- ACTIVITY:
Given the records underneath, please repeat exactly the lines from the line with "Table 4. Accuracy" through the line with "Table 1. Chemical", passing over any picture.

==== TASK INPUTS

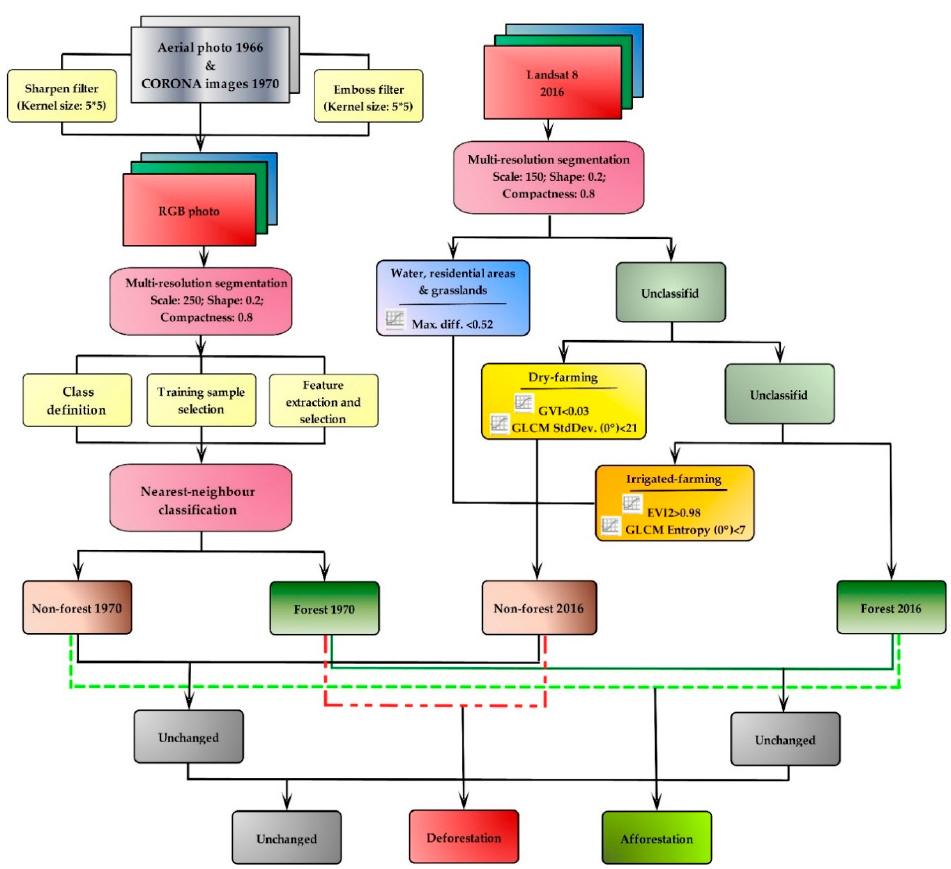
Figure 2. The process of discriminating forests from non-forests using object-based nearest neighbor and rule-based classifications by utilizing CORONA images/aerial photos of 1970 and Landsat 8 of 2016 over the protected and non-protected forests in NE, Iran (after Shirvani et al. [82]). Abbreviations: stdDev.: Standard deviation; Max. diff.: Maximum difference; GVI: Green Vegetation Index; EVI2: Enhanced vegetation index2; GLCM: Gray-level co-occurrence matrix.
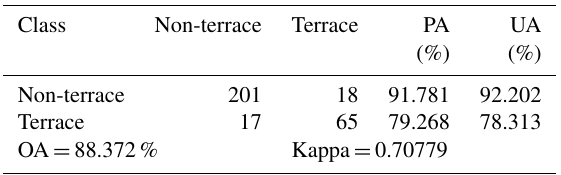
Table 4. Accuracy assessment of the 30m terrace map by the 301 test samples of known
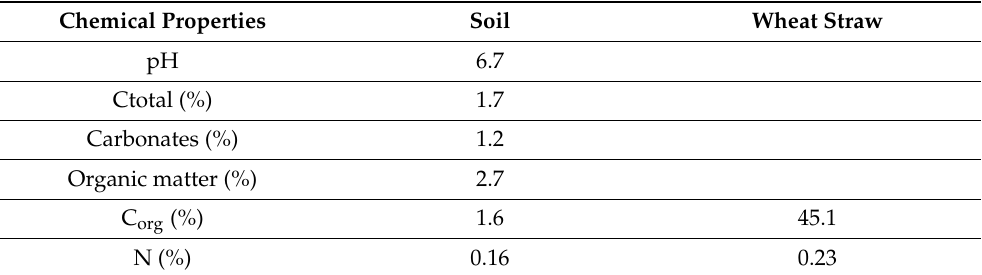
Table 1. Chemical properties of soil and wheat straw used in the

========
==== TASK INPUTS

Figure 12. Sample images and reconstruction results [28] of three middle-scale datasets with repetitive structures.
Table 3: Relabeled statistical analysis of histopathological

========
==== TASK INPUTS

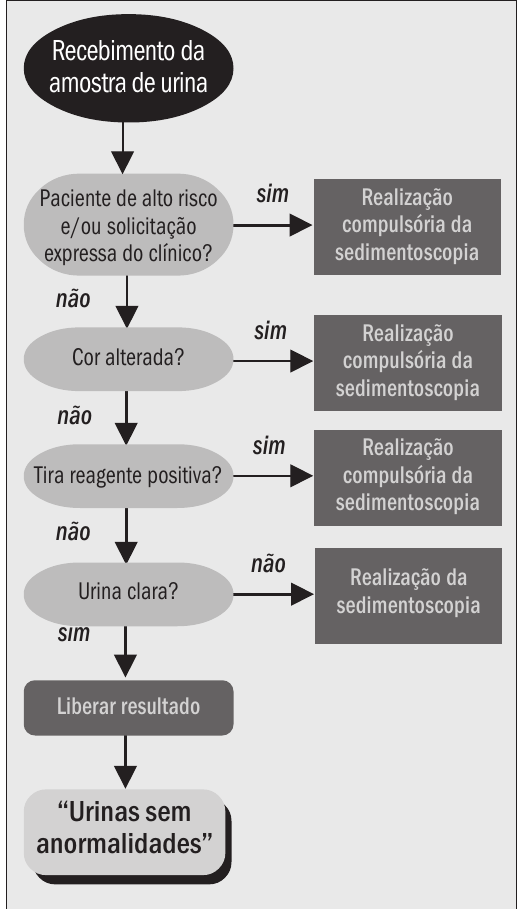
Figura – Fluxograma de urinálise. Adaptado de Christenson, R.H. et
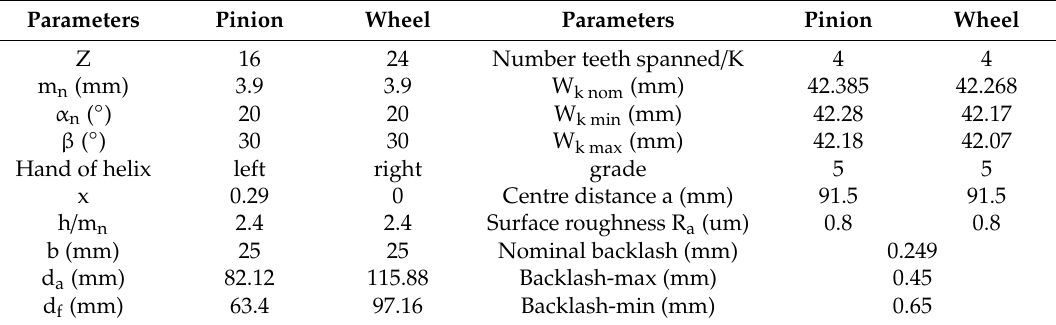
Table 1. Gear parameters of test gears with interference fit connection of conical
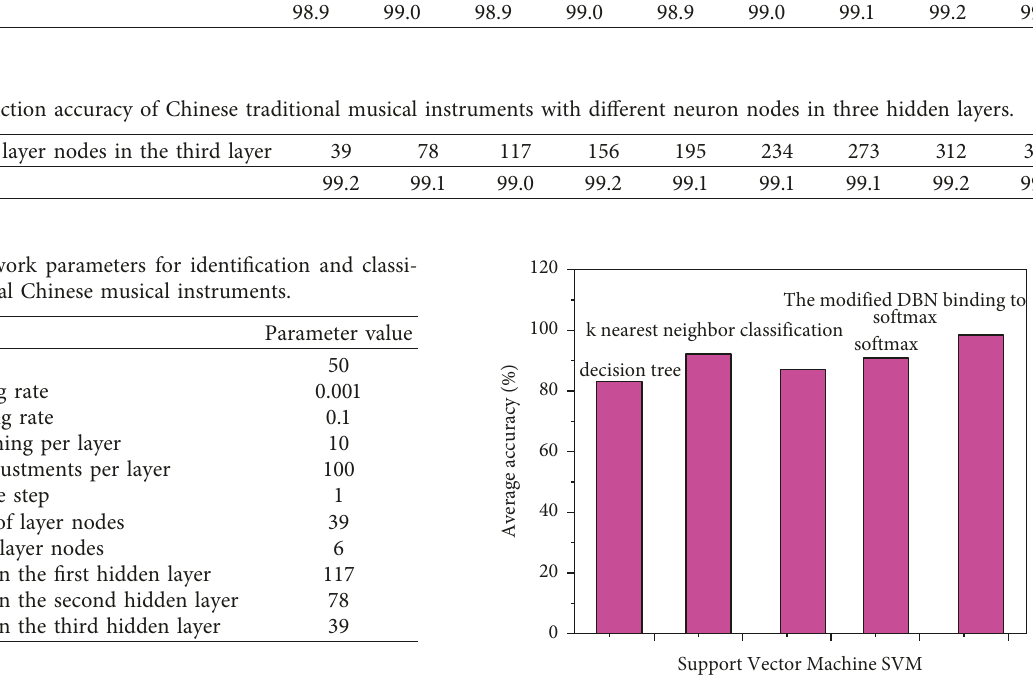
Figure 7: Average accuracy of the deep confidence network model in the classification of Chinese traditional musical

========

- RESPONSE BOX:
Table 4. Accuracy assessment of the 30m terrace map by the 301 test samples of known
Table 1. Chemical properties of soil and wheat straw used in the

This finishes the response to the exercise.